The straightline performance of the Risi Competizione Ferrari 488 GTE in the Rolex 24 at Daytona was so poor that it was a struggle to pass GT Daytona traffic, claims Davide Rigon.

#62 Risi Competizione Ferrari 488 GTE, GTLM: Daniel Serra, James Calado, Alessandro Pier Guidi, Davide Rigon

#62 Risi Competizione Ferrari 488 GTE, GTLM: Daniel Serra, James Calado, Alessandro Pier Guidi, Davide Rigon

Richard Dole / Motorsport Images

Up against two-car factory teams from Corvette, Porsche and BMW in the GT Le Mans division, the Risi Ferrari shared by Rigon, James Calado, Alessandro Pier Guidi and Daniel Serra struggled for pace throughout the race, albeit kept on the lead lap by caution periods.

However, Calado was already over 30 seconds adrift of the class lead when he suffered a puncture on the banking in the penultimate hour that meant the Ferrari failed to finish.

It followed a pre-race BoP adjustment that robbed Ferrari of 4kW of power - about 5.4bhp - and mandated a steeper rear wing angle, made after Calado topped GTLM qualifying for Risi during the Roar Before the 24 test at the start of the month.

“I’ve never seen such a bad BoP for us,” said Rigon. “We were struggling to outperform the GTD class cars for speed."

Serra added: “We did our best even though I think it was clear to everyone that we didn't have the speed on the straight that our rivals displayed. The team did everything in its power, and we drivers also have little reason to blame ourselves."
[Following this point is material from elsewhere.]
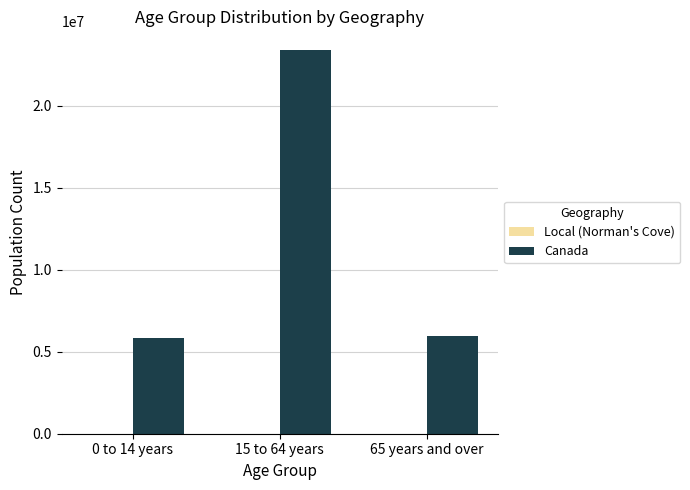

What is the difference between the Canada values at 15 to 64 years and 65 years and over?

17440900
Calado described the puncture that ended Risi's race as a "hairy moment", while race engineer Rick Mayer admitted that the team's position meant trying to fix the 488 for a return to the track in the final part of the race wasn't deemed worthwhile.

“Unfortunately, it was a bad ending to a bad day," said Mayer. "We ended up with a right rear tire puncture that brought us into the pits that stopped us from finishing.

"The damage wasn’t easily repairable and there was some risk of not being able to find all the damage to continue. The result wasn’t going to be heroic, so the risk reward wasn’t there for us to fix it and continue.

“Unfortunately, we weren’t competitive here, so it was a race for attrition for us; that’s not a fun way to race for 24 hours, but we’ll regroup and hopefully we’ll come back and have a more competitive rules package for Sebring.”

Despite Mayer hinting at a return to Sebring, a Risi statement pointed out the Houston-based team has "not yet announced any additional racing plans for 2020".

The team skipped the Florida event last year, participating only in the Rolex 24, the Le Mans 24 Hours and Petit Le Mans, which it won with Calado, Pier Guidi and Serra.